## [Requirement]
When you copy the listing, reproduce each line as it appears and omit every image.

## [Exercise data]
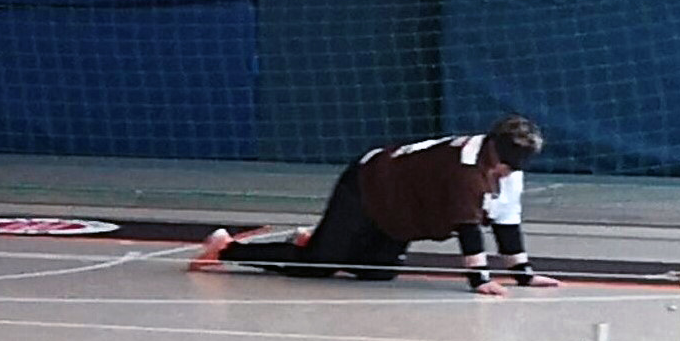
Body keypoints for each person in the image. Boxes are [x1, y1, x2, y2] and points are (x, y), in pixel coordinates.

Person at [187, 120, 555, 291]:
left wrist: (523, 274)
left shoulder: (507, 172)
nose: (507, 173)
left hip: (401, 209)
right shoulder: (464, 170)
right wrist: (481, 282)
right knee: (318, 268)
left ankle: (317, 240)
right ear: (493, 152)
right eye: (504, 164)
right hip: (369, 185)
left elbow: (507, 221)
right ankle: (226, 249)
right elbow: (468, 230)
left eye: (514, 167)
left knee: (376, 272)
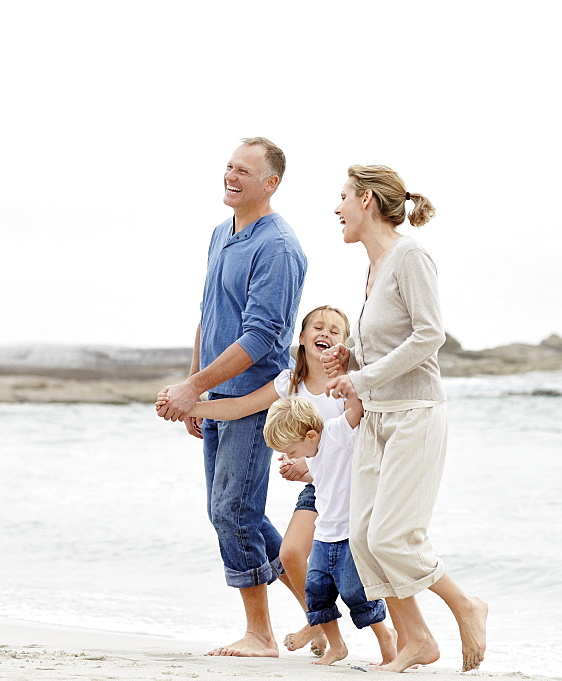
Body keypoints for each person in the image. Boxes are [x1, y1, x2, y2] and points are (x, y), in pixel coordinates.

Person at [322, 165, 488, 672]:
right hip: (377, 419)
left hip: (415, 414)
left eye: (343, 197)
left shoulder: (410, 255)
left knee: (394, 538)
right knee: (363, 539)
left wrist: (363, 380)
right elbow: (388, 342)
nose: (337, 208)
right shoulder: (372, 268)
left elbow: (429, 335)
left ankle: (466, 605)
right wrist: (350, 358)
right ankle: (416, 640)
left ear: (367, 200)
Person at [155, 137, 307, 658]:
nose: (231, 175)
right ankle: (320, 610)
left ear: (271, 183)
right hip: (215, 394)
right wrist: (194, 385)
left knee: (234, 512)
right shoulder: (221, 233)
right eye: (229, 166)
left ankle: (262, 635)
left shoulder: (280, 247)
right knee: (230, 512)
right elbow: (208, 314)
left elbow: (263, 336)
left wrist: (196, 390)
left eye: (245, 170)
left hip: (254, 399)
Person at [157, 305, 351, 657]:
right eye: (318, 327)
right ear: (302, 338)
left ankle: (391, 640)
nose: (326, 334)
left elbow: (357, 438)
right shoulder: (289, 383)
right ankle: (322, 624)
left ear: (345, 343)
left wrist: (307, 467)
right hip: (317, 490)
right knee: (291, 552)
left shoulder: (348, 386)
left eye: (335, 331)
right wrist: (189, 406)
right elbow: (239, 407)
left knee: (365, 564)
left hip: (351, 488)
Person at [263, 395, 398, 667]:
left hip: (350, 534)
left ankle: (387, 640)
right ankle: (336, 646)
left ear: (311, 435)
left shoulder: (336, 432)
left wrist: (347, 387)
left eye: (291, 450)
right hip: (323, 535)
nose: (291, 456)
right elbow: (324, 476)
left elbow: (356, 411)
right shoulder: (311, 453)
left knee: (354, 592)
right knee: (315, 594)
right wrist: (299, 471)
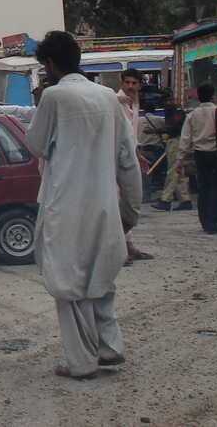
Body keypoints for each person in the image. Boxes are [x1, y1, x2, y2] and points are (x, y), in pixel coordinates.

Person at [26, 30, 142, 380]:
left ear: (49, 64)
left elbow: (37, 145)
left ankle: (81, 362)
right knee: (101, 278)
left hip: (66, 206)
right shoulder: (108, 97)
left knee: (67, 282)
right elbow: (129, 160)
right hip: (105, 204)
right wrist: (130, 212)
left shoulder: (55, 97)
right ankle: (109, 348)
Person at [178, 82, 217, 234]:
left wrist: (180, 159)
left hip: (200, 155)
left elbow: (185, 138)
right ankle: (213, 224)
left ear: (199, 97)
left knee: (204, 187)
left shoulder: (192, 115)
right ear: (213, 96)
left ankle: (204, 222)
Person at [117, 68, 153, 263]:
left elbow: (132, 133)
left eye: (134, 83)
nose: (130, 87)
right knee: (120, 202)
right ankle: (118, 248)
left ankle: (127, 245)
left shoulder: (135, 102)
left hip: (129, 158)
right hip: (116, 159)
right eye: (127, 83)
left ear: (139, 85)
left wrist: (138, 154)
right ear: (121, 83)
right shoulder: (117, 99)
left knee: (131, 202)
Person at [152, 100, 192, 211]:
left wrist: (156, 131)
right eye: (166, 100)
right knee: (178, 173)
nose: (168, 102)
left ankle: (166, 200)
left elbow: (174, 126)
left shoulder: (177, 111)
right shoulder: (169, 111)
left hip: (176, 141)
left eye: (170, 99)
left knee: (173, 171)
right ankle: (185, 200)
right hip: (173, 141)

## [Output of the task]
Body keypoints for each person in the image. Boxes are [x1, y1, x2, y2] and points are (x, y), in pixel coordinates.

Person at [187, 120, 555, 291]:
left wrist: (523, 274)
left shoulder: (507, 172)
nose: (507, 173)
left hip: (401, 209)
right shoulder: (464, 170)
right wrist: (481, 282)
right knee: (318, 268)
left ankle: (317, 240)
right ear: (493, 152)
right eye: (504, 164)
right hip: (369, 185)
left elbow: (507, 221)
right ankle: (226, 249)
right elbow: (468, 230)
left eye: (514, 167)
left knee: (376, 272)
Body keypoints for each person in the image. Boxes are [x1, y1, x2, y2] and points are (x, y), in pixel coordinates.

Person at [322, 165, 488, 672]:
right hip: (377, 419)
left hip: (415, 414)
left eye: (343, 197)
left shoulder: (410, 255)
left knee: (394, 538)
right knee: (363, 539)
left wrist: (363, 380)
right elbow: (388, 342)
nose: (337, 208)
right shoulder: (372, 268)
left elbow: (429, 335)
left ankle: (466, 605)
right wrist: (350, 358)
right ankle: (416, 640)
left ear: (367, 200)
Person at [155, 137, 307, 658]:
nose: (231, 175)
right ankle: (320, 610)
left ear: (271, 183)
right hip: (215, 394)
right wrist: (194, 385)
left knee: (234, 512)
right shoulder: (221, 233)
right eye: (229, 166)
left ankle: (262, 635)
left shoulder: (280, 247)
right knee: (230, 512)
right elbow: (208, 314)
left elbow: (263, 336)
left wrist: (196, 390)
left eye: (245, 170)
left hip: (254, 399)
Person at [157, 305, 351, 657]:
right eye: (318, 327)
right ear: (302, 338)
left ankle: (391, 640)
nose: (326, 334)
left elbow: (357, 438)
right shoulder: (289, 383)
right ankle: (322, 624)
left ear: (345, 343)
left wrist: (307, 467)
right hip: (317, 490)
right knee: (291, 552)
left shoulder: (348, 386)
left eye: (335, 331)
right wrist: (189, 406)
right elbow: (239, 407)
left knee: (365, 564)
left hip: (351, 488)
Person at [263, 395, 398, 667]:
left hip: (350, 534)
left ankle: (387, 640)
right ankle: (336, 646)
left ear: (311, 435)
left shoulder: (336, 432)
left wrist: (347, 387)
left eye: (291, 450)
right hip: (323, 535)
nose: (291, 456)
right elbow: (324, 476)
left elbow: (356, 411)
right shoulder: (311, 453)
left knee: (354, 592)
right knee: (315, 594)
right wrist: (299, 471)
Body keypoints for each person in the image. Boxes are [x1, y1, x2, y2] and points are (x, y), in pixel coordinates.

Person at [26, 30, 142, 380]:
left ear: (49, 64)
left elbow: (37, 145)
left ankle: (81, 362)
right knee: (101, 278)
left hip: (66, 206)
right shoulder: (108, 97)
left knee: (67, 282)
right elbow: (129, 160)
right hip: (105, 204)
right wrist: (130, 212)
left shoulder: (55, 97)
right ankle: (109, 348)
Person at [178, 82, 217, 234]:
left wrist: (180, 159)
left hip: (200, 155)
left elbow: (185, 138)
right ankle: (213, 224)
left ear: (199, 97)
left knee: (204, 187)
left shoulder: (192, 115)
right ear: (213, 96)
left ankle: (204, 222)
Person at [117, 68, 153, 263]:
left elbow: (132, 133)
left eye: (134, 83)
nose: (130, 87)
right knee: (120, 202)
right ankle: (118, 248)
left ankle: (127, 245)
left shoulder: (135, 102)
left hip: (129, 158)
right hip: (116, 159)
right eye: (127, 83)
left ear: (139, 85)
left wrist: (138, 154)
right ear: (121, 83)
right shoulder: (117, 99)
left knee: (131, 202)
Person at [152, 100, 192, 211]:
left wrist: (156, 131)
right eye: (166, 100)
right knee: (178, 173)
nose: (168, 102)
left ankle: (166, 200)
left elbow: (174, 126)
left shoulder: (177, 111)
right shoulder: (169, 111)
left hip: (176, 141)
left eye: (170, 99)
left knee: (173, 171)
right ankle: (185, 200)
right hip: (173, 141)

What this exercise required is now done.